Datasets that are commercially available and contain a wealth of information about food and alcohol establishments are found to differ significantly. This raises concerns about their reliability as sources of information that could be used to set public policy or conduct scientific research, suggests a University of Pittsburgh Graduate School of Public Health investigation.
The analysis, funded by the Aetna Foundation, will be presented Monday at the American Public Health Association's (APHA) annual meeting in New Orleans. It examined systematic differences in two commercially available datasets when they were used to determine the relationship between neighborhood socioeconomic characteristics and the density of food and alcohol establishments. "If we're making decisions about setting public policy to improve public health - such as incentives for grocery stores that offer fresh produce in economically depressed areas - then we need to be making these decisions based on accurate data to back up the need for such incentives," said lead investigator Dara Mendez, Ph.D., M.P.H., an epidemiologist at Pitt Public Health. "Our study found that relying on just one of these commercially available datasets likely wouldn't provide robust information."
There are numerous datasets available for a fee that give detailed information about food and alcohol establishments across the U.S. Typically, these datasets are purchased by companies that use them for marketing purposes. Dr. Mendez and her team used two different commercially available datasets containing information about food and alcohol establishments in Allegheny County, which includes Pittsburgh. The information was divided into the 416 distinct census tracts in the county as a means to define neighborhoods.

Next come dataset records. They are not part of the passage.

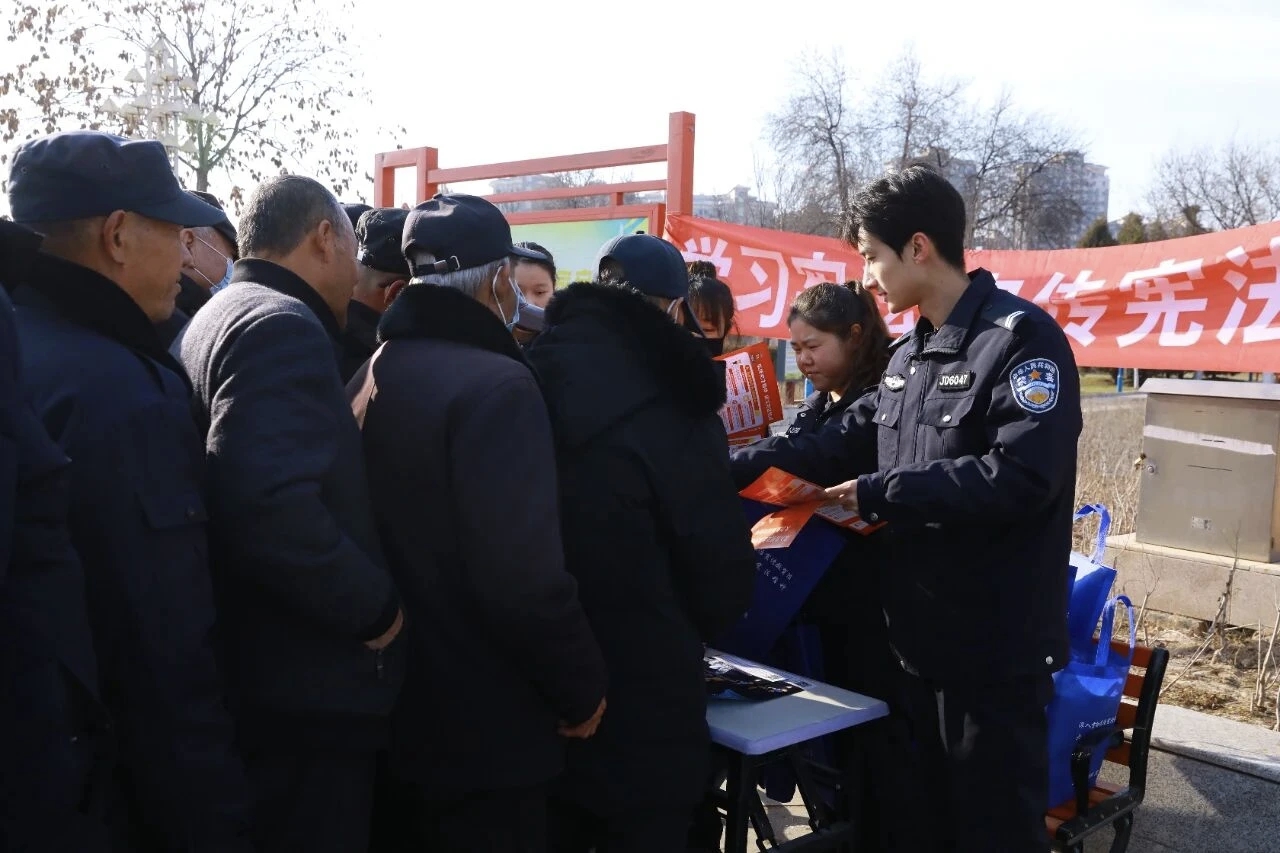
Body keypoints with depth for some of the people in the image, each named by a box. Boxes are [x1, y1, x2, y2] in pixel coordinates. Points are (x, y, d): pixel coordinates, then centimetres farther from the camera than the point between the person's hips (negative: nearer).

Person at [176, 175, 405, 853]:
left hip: (248, 680, 10)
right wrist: (375, 607, -19)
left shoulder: (214, 320, 16)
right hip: (305, 695, -10)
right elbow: (270, 501, -32)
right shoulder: (283, 327, -16)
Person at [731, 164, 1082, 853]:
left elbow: (1021, 476, -27)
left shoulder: (1021, 338, -16)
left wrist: (880, 494, -21)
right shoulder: (910, 349, 12)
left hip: (994, 649, -8)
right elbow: (848, 439, 12)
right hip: (919, 636, 9)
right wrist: (740, 467, 1)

Each census tract consists of an average of 4,000 people. Both of the datasets showed that the density of alcohol outlets increased as neighborhood poverty increased. However, the datasets differed when it came to grocery stores. One showed that as poverty increased, the number of grocery stores increased. The other showed no association. "This is a perplexing disagreement that likely comes down to the datasets using different classification systems and also not accurately capturing all the information. For example, because we are familiar with Allegheny County, my team was able to determine that some of the key grocery stores in our area were not included," said Dr. Mendez. "However, if we were doing a similar analysis for a city we were not familiar with, we likely wouldn't catch the discrepancy and could come to an inaccurate conclusion."